We go so we learn how to manage our emotions better.

“I can manage my emotions fine—I don’t like coming here; it’s not helping.”

It’s valuable to have someone to talk to other than me or your mom.

“I hate it here—I wish I didn’t have to do this.”

We all have to to learn about ourselves and our feelings. Learning how to react to different situations is important to growing up.

This heartbreaking conversation continues on until we arrive. I grip the steering wheel tight, keeping my own emotions in control, and park the car.

This is what I’m supposed to be doing. This is where I am supposed to be.

It’s 7:23 PM on a Saturday.

I’m sitting on the landing at the top of the stairs outside of my son’s bedroom. The timer on my iPhone is counting backwards from 7 minutes. It hits zero and he’s still crying—I quietly venture into his room, calmly replace the pacifier into his mouth and whisper some shushes into his ear while rubbing his back until he quiets again. Enabling Parent-Ninja Mode, I ever-so-carefully exit his room (squeaky floorboards avoided, creaky door neutralized) and retake my position sitting on the top step.

Sleep training is a marathon. Each night is presented as another mile to conquer—never enough confidence that you’ll be able to carry on after this one is behind you.

Life piles up while the counter winds down. Dinner has not been eaten yet. (I’m not even sure we have anything to make dinner out of.) The lawn needs to be tended to. House projects of all sizes sit and wait out their turn to be tackled.

Yet, I start the timer again and think immediately of the mantra.

This is what I’m supposed to be doing. This is where I am supposed to be.

It’s 9:13 AM on a Wednesday.

We are supposed to be the modern hustlers. Digital entrepreneurs. Shapers of the new gig economy, defining the future of work. We run our businesses with a vigor that is supposed to demonstrate our complete and helpless devotion for what we do. Many of us would say we’d do it for fun, if it wasn’t already our job.
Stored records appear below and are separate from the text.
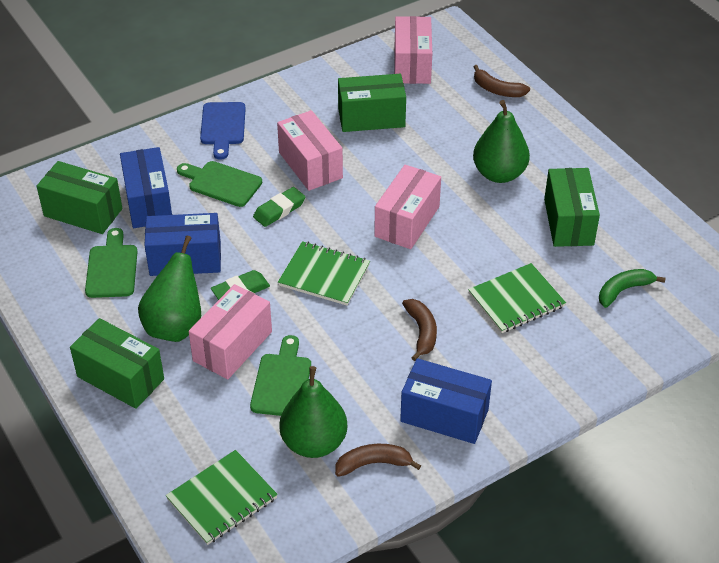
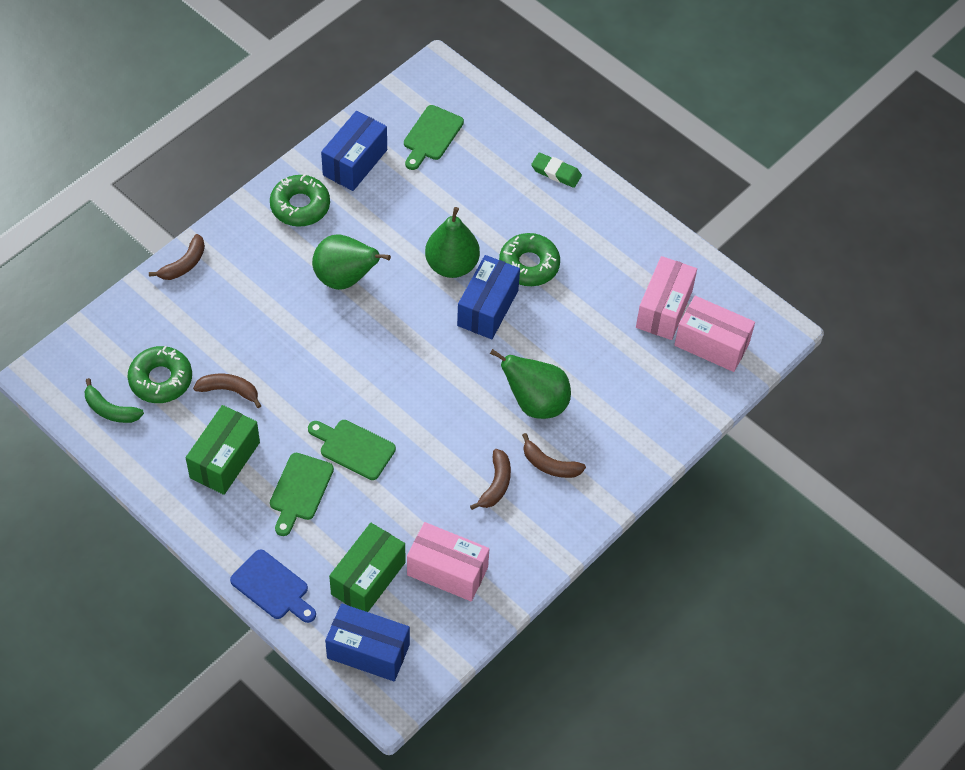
brown banana: [335,444,421,477] [402,299,437,361] [474,65,530,97] = 3 -> [149,234,205,280] [193,374,262,408] [470,449,511,510] [522,433,586,478] = 4
green box: [37,161,123,234] [70,318,164,409] [338,74,406,132] [544,168,600,247] = 4 -> [186,405,260,495] [329,523,405,612] = 2
green donut: none = 0 -> [128,346,192,403] [270,174,330,227] [499,233,560,286] = 3
green eraser: [211,270,270,300] [253,187,305,227] = 2 -> [531,153,582,188] = 1
green notebook: [166,450,278,545] [278,241,370,306] [468,263,566,333] = 3 -> none = 0
pink box: [188,284,272,379] [277,110,343,191] [374,165,441,249] [395,16,432,84] = 4 -> [407,522,489,601] [636,256,697,340] [674,296,755,372] = 3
It’s our passion.

As a consequence, it is easy to justify working more. I did it for years.

Our children are the first casualties. Growing up happens fast and it only happens once. The relationships with our spouses, parters, etc. — they fail spectacularly, unraveling in slow motion with each promised then missed obligation.

Ask me when did my daughter take her first step or was she nervous for her first day of kindergarten and I can’t answer either. Long hours at the agency, business travel, and a constant stream of networking events all took priority.

That is no longer who I want to be. That is not the life I’m nurturing.

We adapt to survive and I needed to change.

The truth? My business isn’t thriving. (It isn’t withering either; this essay isn’t a plea for sympathy.) Instead, work and design are no longer my primary motivator for living. Business-ing now comes in as a far off second place finisher. It’s not a sacrifice. It is the way in which I was supposed to be behaving all along.

And now?

I am doing the things I’m supposed to be doing. I am where I am supposed to be.